The reality of climate change can no longer be ignored by U.S. policymakers, and coordinated action needs to be taken between government and business for the sake of future generations, the chairman of Lloyd's of London warned today.

"We cannot risk being in denial on catastrophe trends. We urgently need a radical rethinking of public policy, and to build the facts into future planning," Lord Peter Levene, chairman of Lloyds, said in a speech in Washington, D.C., to the World Affairs Council at the National Press Club.

The number of natural catastrophes has doubled since the 1960s, he said. At the same time, insured losses have increased nearly seven-fold, most of them weather related.
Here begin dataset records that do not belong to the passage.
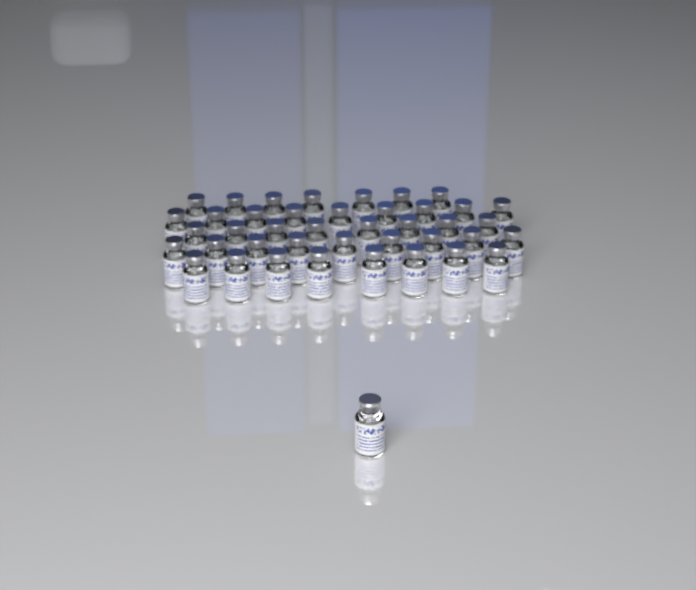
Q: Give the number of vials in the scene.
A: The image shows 42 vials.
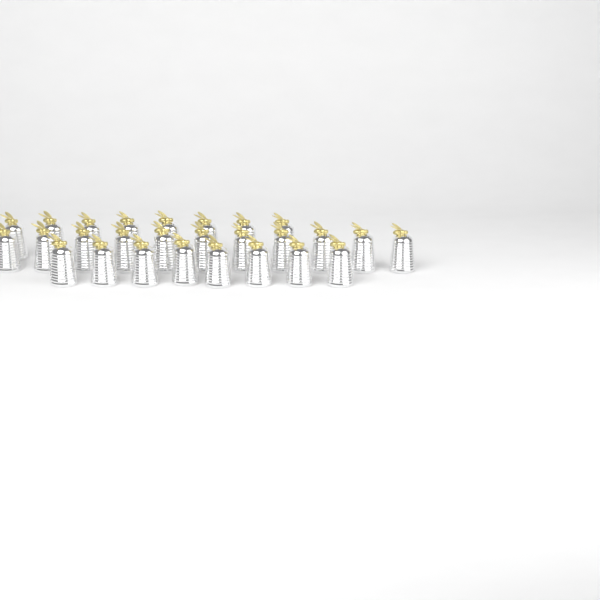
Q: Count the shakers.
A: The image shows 27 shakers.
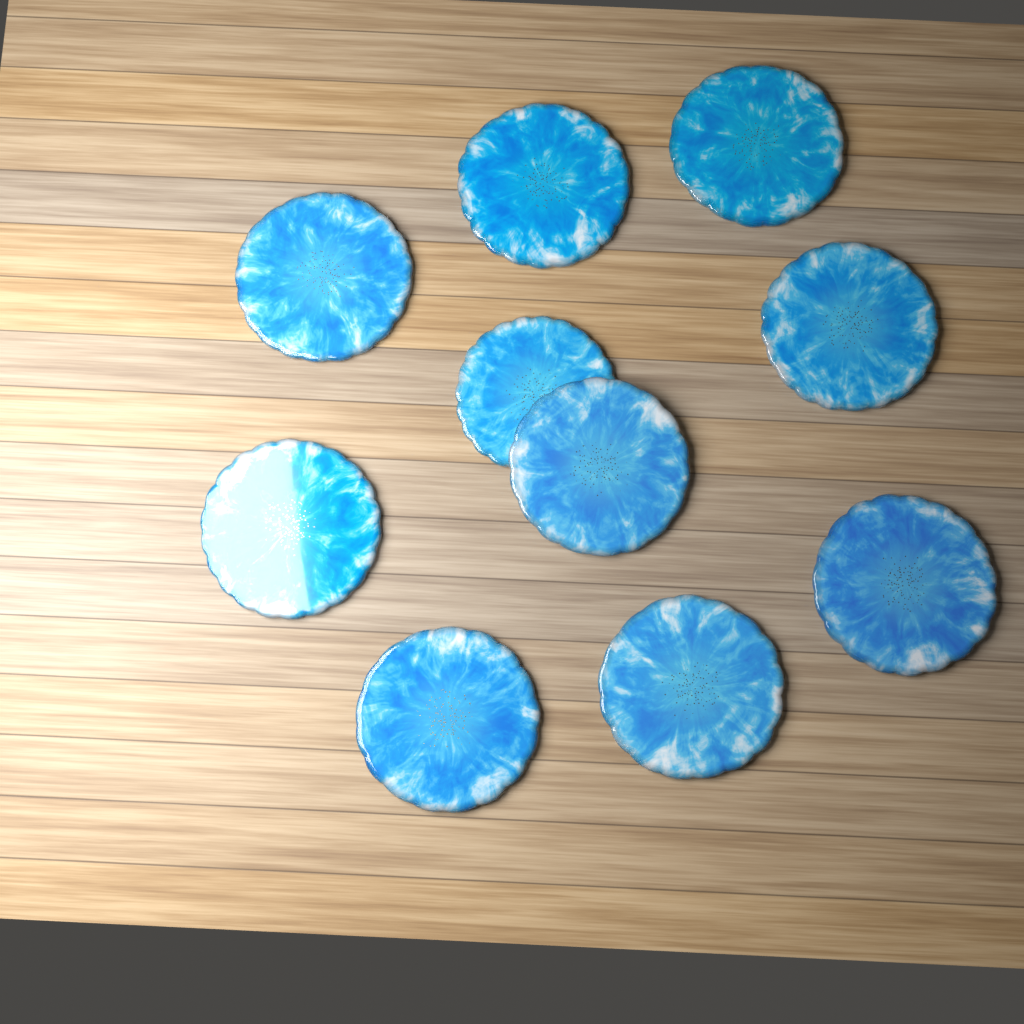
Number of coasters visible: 10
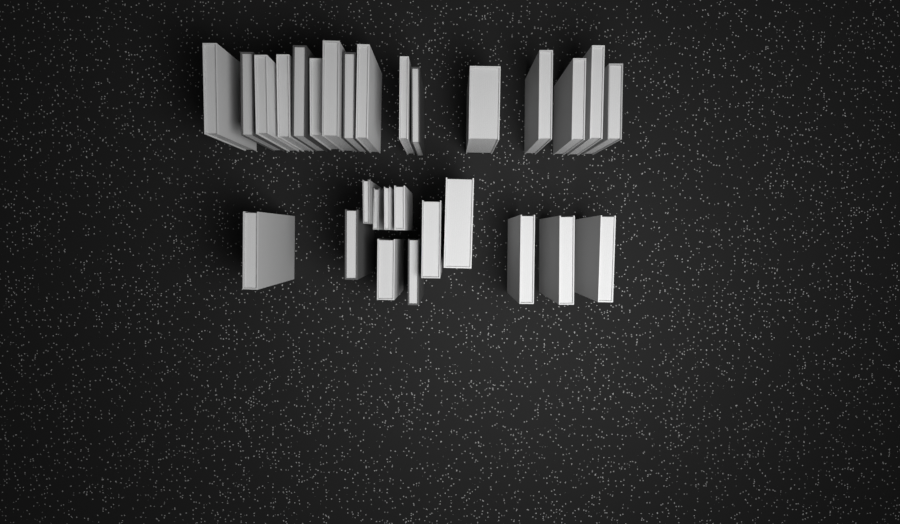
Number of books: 29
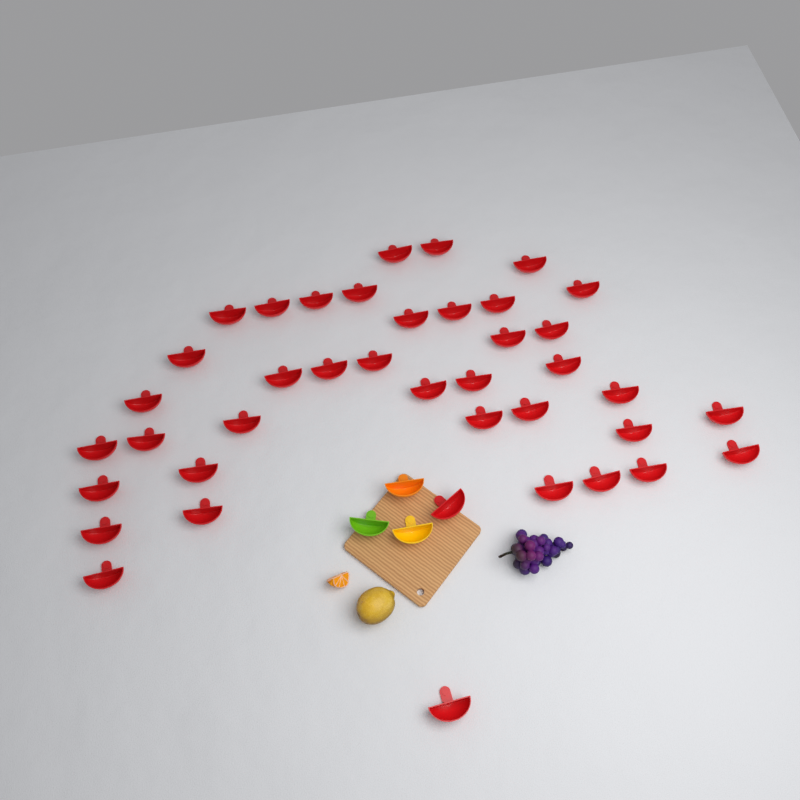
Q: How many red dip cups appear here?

The worst insurance year on record came in 2005 with total global insurance claims of $83 billion, over 80 percent from U.S. hurricanes.

"Over the coming years, with warmer sea surface temperatures making landfall more likely, particularly destructive storms are a likely scenario," said Lord Levene. "We can expect the storm season to lengthen, and we will be at risk over a wider geographical area than ever before," he predicted.
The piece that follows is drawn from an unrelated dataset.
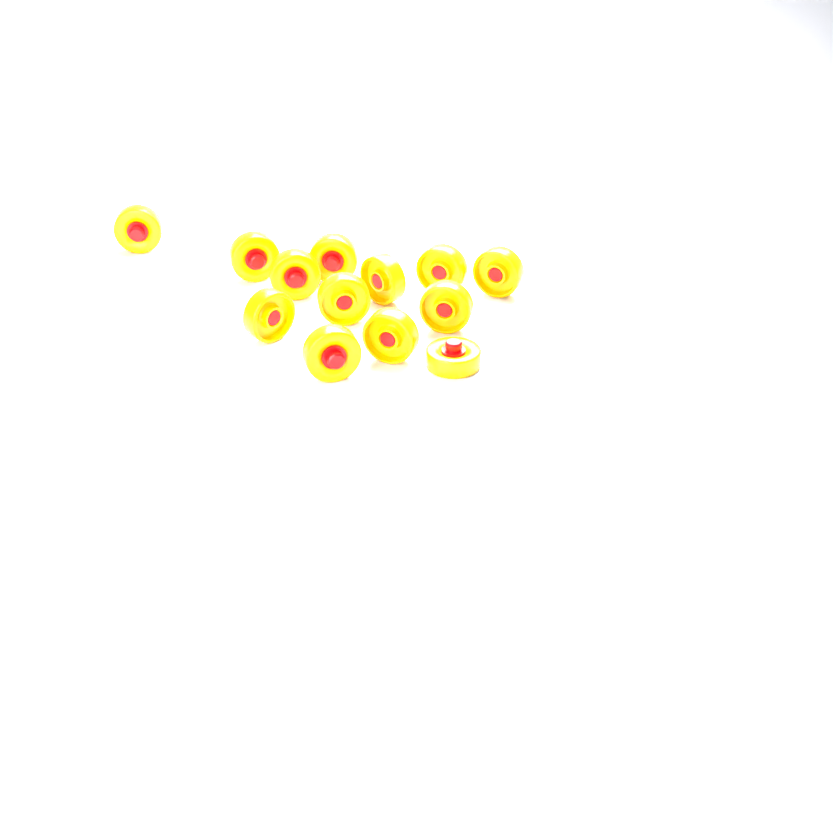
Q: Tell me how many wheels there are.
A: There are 13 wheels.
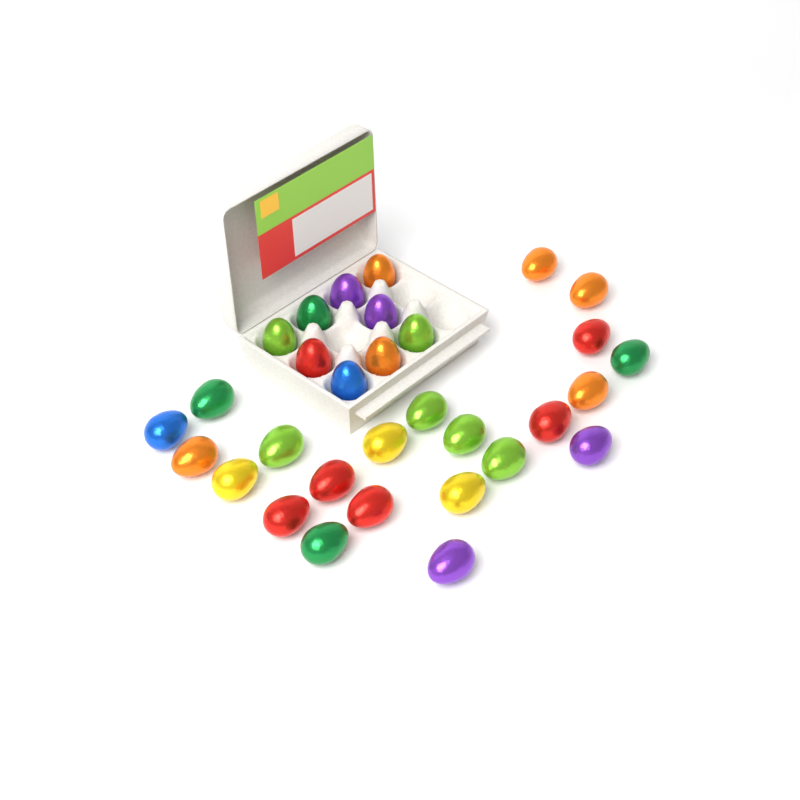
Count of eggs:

There was a growing acknowledgement among insurers that global climate change was playing an adverse role, said Lord Levene.
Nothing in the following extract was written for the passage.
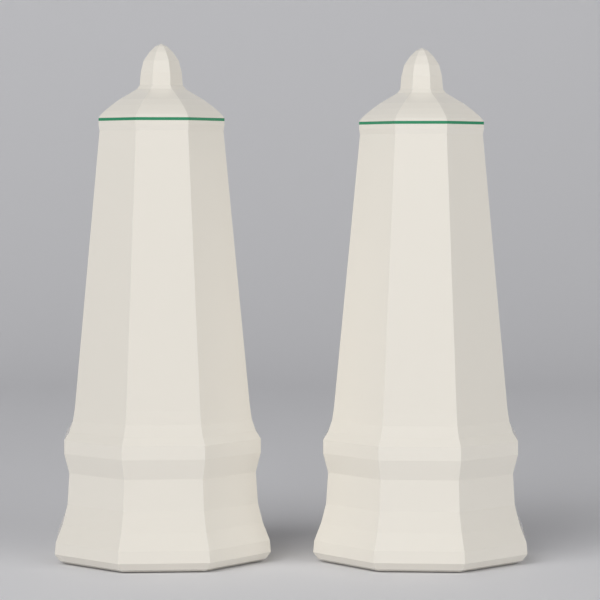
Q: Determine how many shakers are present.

"We need to take coordinated action on climate change," he continued.

However, he was critical of current U.S. policy, from government, business and individual homeowners, asking if are taking the prospects of global warming seriously.

"Society must make some tough decisions and be prepared to change its behavior," he said, adding, "Here in Washington, does the will and the commitment exist to encourage that process?"

He was equally critical of talk that would punish the profitability of the insurance industry with a windfall tax, suppress rates, and "otherwise rein-in a so-called 'greedy' industry."

The insurance industry, by its cyclical nature, enjoys short periods of profitability between long periods of looses, said Lord Levene. Those periods of profitability act as a restorative period to allow the industry to catch-up with its losses.

The prospect of prolonged and severe losses in the future make talk about containing industry profitability could profoundly damage the industry's ability to provide the capital for rebuilding after a catastrophe, he said

"Ultimately," he said, "we cannot put the financial health of the insurance industry--and therefore the consumers they represent--at risk due to the demands of politicians whose views may be clouded by the need to attract votes."

Lord Levene said Lloyd's is taking steps to address climate change by investing in new scientific research in the U.S. and U.K. Lloyd's also insures new green technology, including a third of insurance for waste-to-energy recycling plants and a quarter of the world's wind farms.

"There is an important role which business can play and there is commercial benefit to be gained from doing so," said Lord Levene.

With the insured value of properties in U.S. coastal areas doubling over the last decade to more than $7 trillion, Lord Levene said insurers must push for action to limit the potential threat of climate change.

"Two years after Katrina, and two years away from a national election, where's the public debate on catastrophe trends?" Lord Levene asked, adding Lloyd's has recently developed a $100 billion loss scenario for a major windstorm hitting the U.S. Gulf or East Coast.